Stored data:
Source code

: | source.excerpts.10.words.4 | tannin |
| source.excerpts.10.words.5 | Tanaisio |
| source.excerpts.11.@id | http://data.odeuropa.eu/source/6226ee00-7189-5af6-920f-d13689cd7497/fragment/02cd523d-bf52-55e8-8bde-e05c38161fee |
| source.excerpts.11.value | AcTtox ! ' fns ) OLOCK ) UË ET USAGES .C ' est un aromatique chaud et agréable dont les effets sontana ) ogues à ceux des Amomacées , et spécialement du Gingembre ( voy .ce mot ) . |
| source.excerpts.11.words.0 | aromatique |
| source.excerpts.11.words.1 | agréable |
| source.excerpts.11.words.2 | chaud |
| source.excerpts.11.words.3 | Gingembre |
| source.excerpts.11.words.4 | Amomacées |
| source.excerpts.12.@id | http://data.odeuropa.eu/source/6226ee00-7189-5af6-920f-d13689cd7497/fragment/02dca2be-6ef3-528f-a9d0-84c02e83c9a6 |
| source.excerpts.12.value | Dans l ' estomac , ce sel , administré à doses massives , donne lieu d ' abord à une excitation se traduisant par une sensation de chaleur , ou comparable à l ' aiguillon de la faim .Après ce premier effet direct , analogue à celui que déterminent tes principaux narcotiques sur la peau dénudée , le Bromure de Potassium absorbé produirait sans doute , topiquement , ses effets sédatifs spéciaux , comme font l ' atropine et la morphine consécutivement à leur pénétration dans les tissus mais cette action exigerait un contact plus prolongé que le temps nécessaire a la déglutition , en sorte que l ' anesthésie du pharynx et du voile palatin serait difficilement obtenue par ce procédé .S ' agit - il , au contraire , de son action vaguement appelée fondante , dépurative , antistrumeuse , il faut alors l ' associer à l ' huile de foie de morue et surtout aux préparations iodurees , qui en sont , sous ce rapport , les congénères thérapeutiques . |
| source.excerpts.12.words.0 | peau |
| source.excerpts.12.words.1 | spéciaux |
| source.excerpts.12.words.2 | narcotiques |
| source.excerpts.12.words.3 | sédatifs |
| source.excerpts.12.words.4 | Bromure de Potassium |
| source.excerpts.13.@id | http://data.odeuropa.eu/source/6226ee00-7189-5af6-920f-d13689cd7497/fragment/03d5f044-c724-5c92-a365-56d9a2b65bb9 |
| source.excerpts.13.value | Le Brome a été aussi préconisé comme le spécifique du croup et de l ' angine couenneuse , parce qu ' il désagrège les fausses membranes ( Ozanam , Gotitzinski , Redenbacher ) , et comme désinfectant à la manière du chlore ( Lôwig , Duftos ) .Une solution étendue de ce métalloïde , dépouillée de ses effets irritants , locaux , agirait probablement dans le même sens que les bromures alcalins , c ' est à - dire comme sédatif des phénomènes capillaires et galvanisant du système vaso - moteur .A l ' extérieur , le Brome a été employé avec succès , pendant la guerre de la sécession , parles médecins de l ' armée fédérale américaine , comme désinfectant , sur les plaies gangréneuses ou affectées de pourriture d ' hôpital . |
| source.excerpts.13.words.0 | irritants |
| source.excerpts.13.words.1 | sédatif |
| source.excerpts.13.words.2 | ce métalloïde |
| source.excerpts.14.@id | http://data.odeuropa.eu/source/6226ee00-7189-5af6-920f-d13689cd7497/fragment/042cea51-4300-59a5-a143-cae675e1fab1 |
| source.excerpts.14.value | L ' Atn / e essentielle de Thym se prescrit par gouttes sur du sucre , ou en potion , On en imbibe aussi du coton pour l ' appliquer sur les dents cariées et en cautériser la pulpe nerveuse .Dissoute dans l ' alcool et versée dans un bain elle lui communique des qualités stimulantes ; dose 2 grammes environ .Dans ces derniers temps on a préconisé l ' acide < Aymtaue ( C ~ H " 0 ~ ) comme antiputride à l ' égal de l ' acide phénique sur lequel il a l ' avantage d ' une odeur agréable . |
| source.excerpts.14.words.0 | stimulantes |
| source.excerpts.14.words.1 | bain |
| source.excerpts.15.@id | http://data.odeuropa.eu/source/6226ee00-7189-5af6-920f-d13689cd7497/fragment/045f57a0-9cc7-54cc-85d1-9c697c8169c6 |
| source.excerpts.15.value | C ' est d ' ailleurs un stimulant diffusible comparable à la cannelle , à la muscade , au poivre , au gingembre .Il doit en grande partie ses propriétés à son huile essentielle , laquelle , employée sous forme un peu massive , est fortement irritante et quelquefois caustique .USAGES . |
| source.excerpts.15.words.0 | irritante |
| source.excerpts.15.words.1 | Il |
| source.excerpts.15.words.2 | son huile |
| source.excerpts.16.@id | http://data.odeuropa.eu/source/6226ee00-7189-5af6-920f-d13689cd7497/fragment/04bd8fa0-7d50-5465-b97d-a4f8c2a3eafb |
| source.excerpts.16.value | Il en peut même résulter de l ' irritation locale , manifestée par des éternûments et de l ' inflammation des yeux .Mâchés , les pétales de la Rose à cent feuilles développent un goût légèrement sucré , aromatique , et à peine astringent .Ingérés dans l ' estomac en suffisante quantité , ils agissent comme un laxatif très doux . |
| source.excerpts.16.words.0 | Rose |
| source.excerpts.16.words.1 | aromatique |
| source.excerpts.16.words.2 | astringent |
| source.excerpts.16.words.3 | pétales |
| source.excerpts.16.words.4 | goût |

= THE TASK =
All lines above that include the word "goût" must be copied into the answer.

= TASK SOLUTION =
| source.excerpts.16.value | Il en peut même résulter de l ' irritation locale , manifestée par des éternûments et de l ' inflammation des yeux .Mâchés , les pétales de la Rose à cent feuilles développent un goût légèrement sucré , aromatique , et à peine astringent .Ingérés dans l ' estomac en suffisante quantité , ils agissent comme un laxatif très doux . |
| source.excerpts.16.words.4 | goût |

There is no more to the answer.